Many of the considerations presented above are generally good practice anyway, many developers and software designers have already up'd their game and incorporated privacy by design in their work in the same way they think about accessibility, performance and security.
It's not all quite as daunting as it looks, and shouldn't be, it's just a way in which we must develop.
As well being mindful of them during the design and testing stages of your app, I also suggest drawing up a sort of checklist and regularly auditing their implementation among your colleagues/dev teams.

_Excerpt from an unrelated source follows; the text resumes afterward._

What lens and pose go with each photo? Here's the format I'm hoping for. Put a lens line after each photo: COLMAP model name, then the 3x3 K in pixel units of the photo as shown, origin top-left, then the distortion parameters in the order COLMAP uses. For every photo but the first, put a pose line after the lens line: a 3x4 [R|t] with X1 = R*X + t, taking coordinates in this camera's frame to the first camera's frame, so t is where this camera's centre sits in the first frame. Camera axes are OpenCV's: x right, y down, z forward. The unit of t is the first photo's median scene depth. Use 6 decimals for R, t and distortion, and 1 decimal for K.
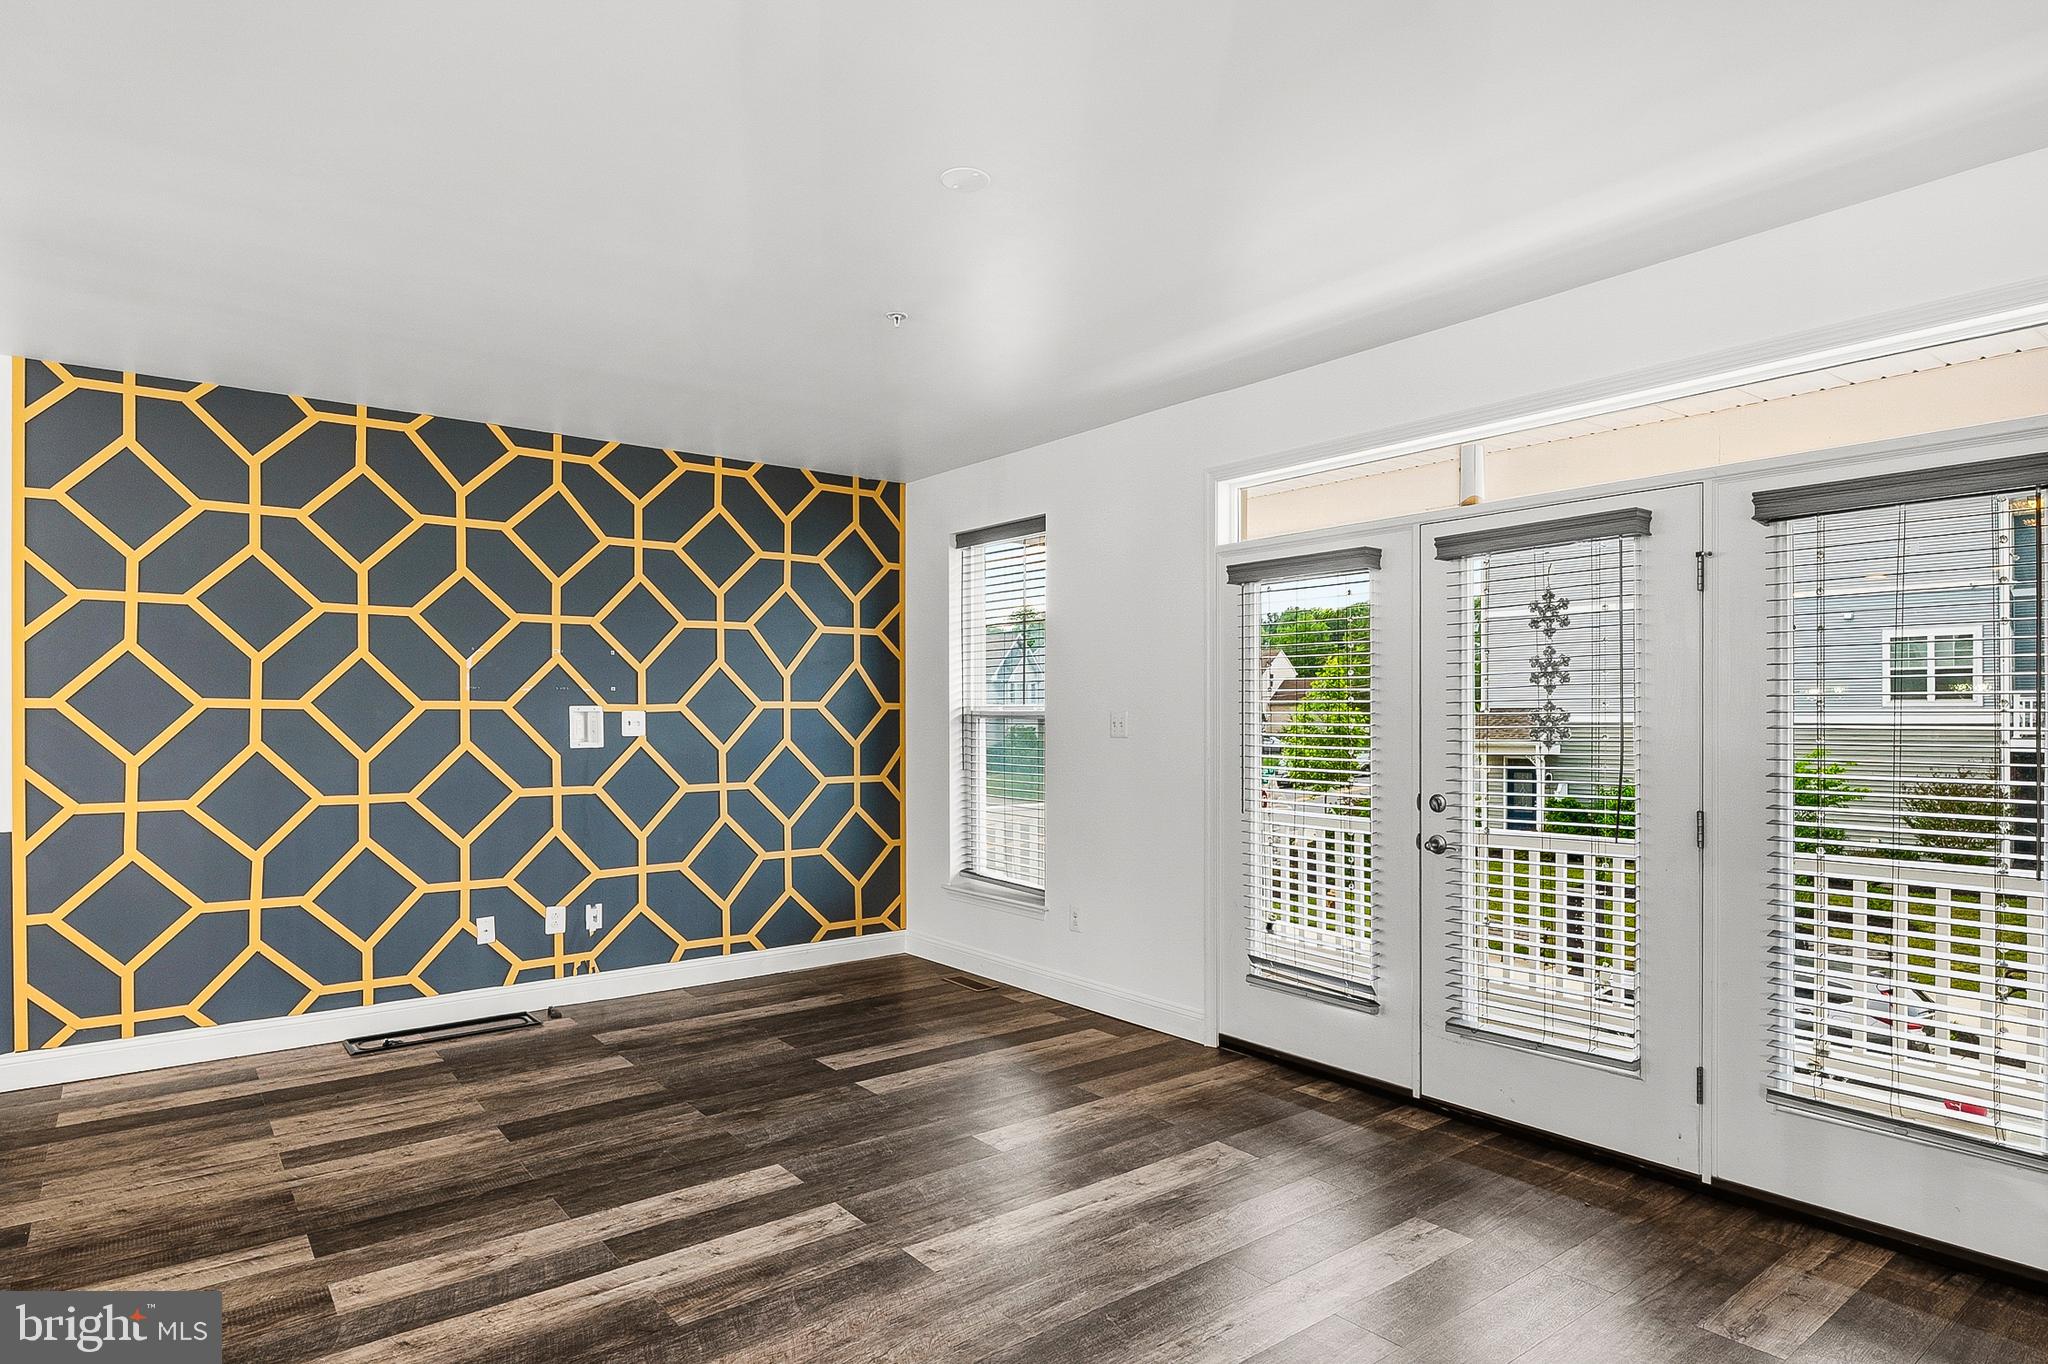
lens RADIAL K [[1127.4, 0, 1018.3], [0, 1127.4, 719.1], [0, 0, 1]] dist [-0.005367, -0.002702]
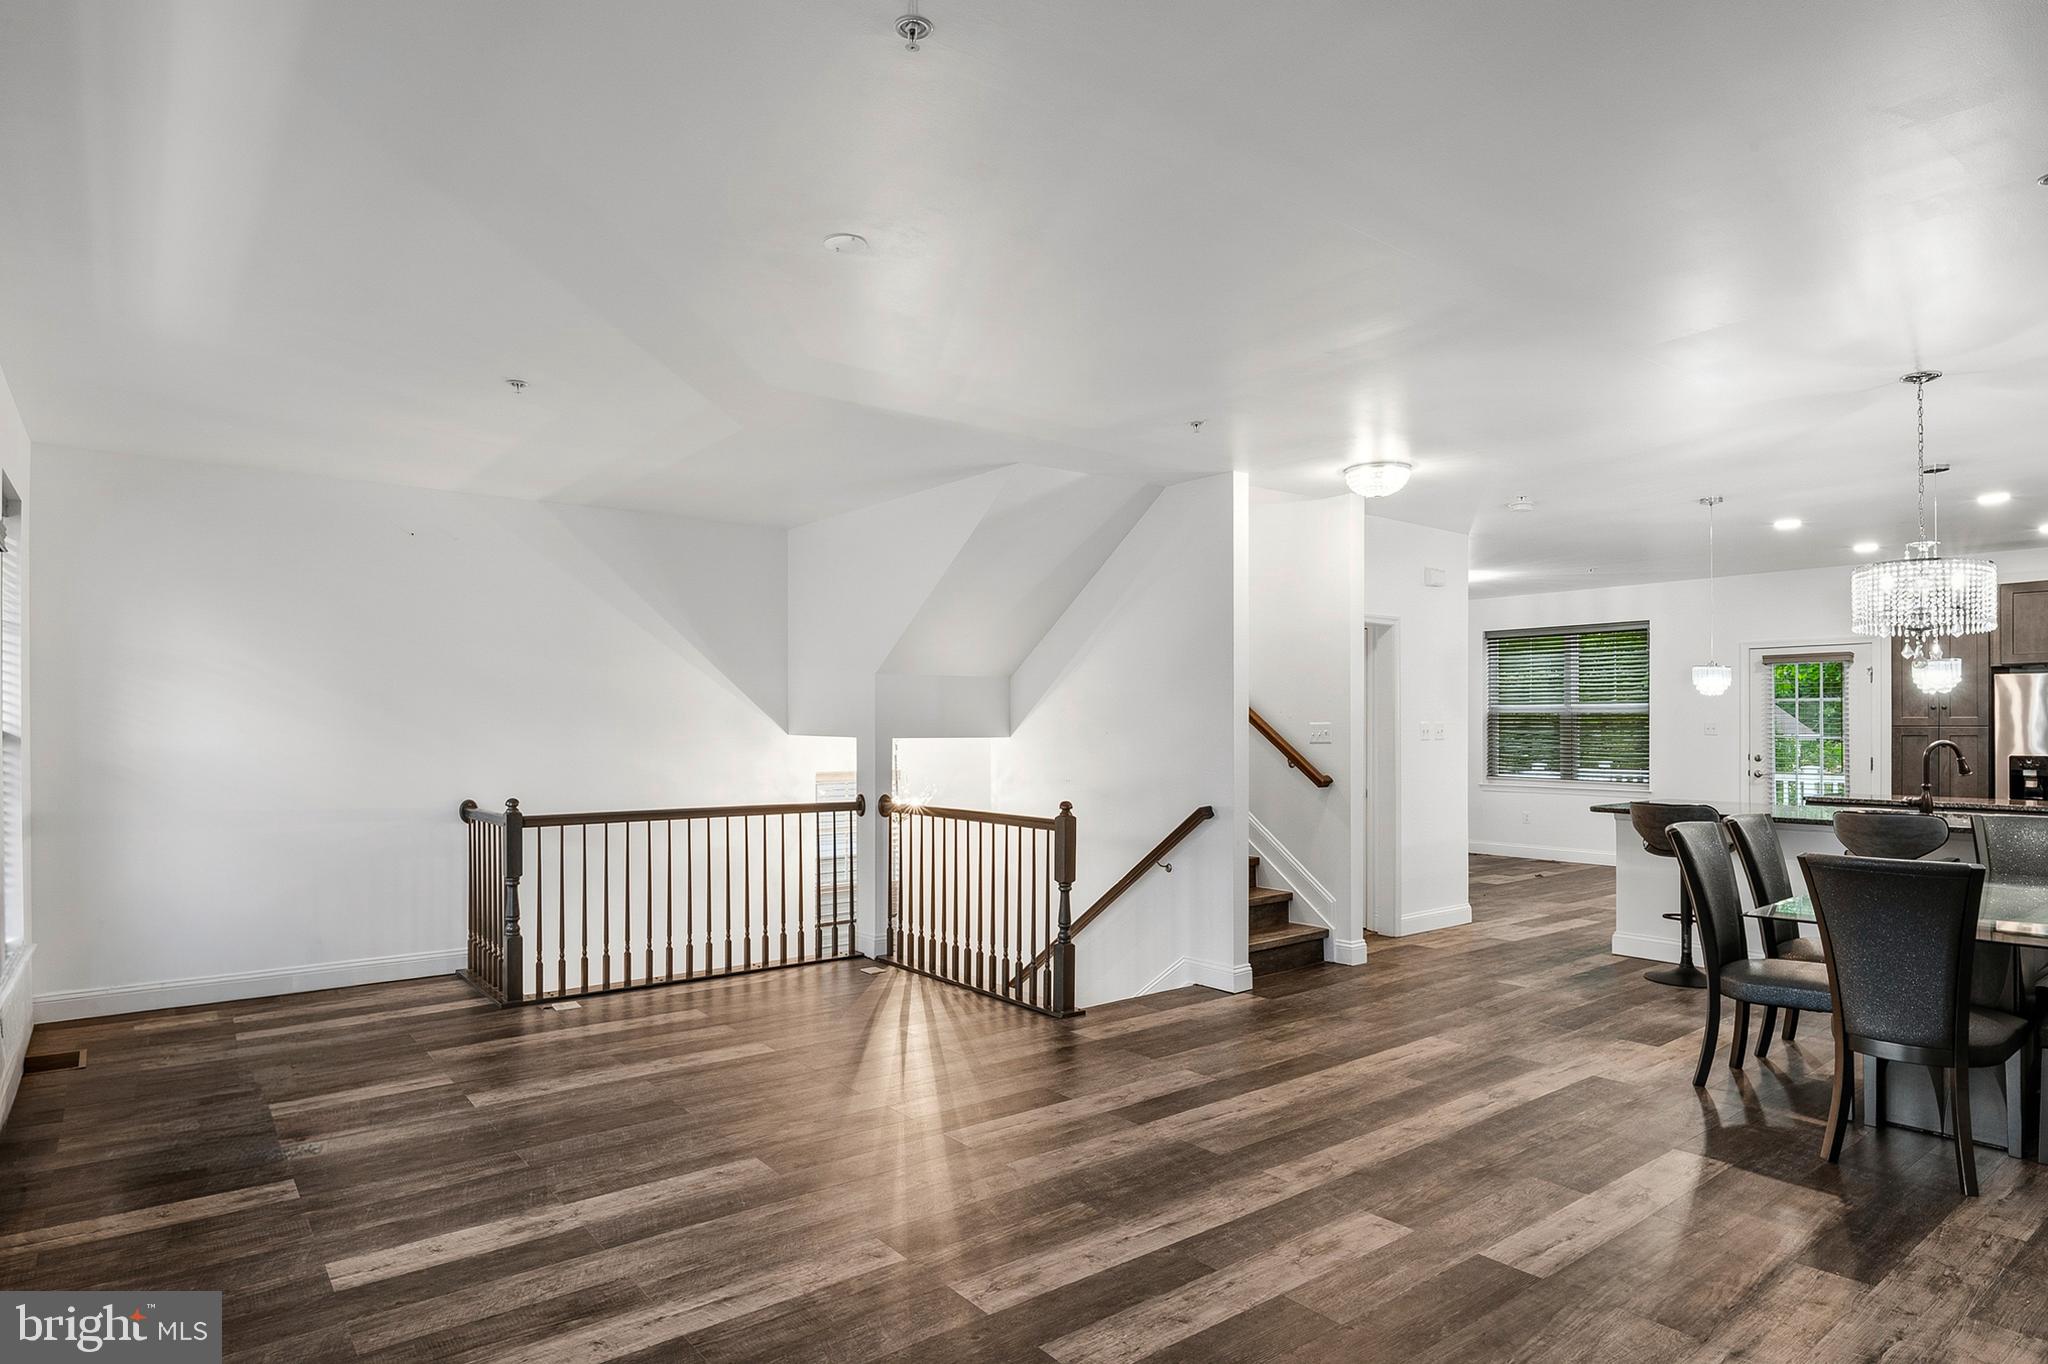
lens RADIAL K [[1131.1, 0, 996.3], [0, 1131.1, 725.9], [0, 0, 1]] dist [-0.013319, -0.001521]
pose [[-0.999841, 0.005319, 0.017016, -0.107653], [0.005346, 0.999984, 0.001570, -0.004159], [-0.017007, 0.001661, -0.999854, 1.063282]]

Communicating openly and honestly on how you use data to improve user experience on your platform demonstrates that you value their data which can only have a positive impact on your credibility and organisation's trust. Especially in a world where most reputable organisations are already onboard.
Using robust and well-maintained data protection policies will improve confidence in the analytics enhancing customer experience and helping to minimise cyber-security flaws. Providing you're honest and don't spam your users with disingenuous marketing material, they'll be happy to grant you consent.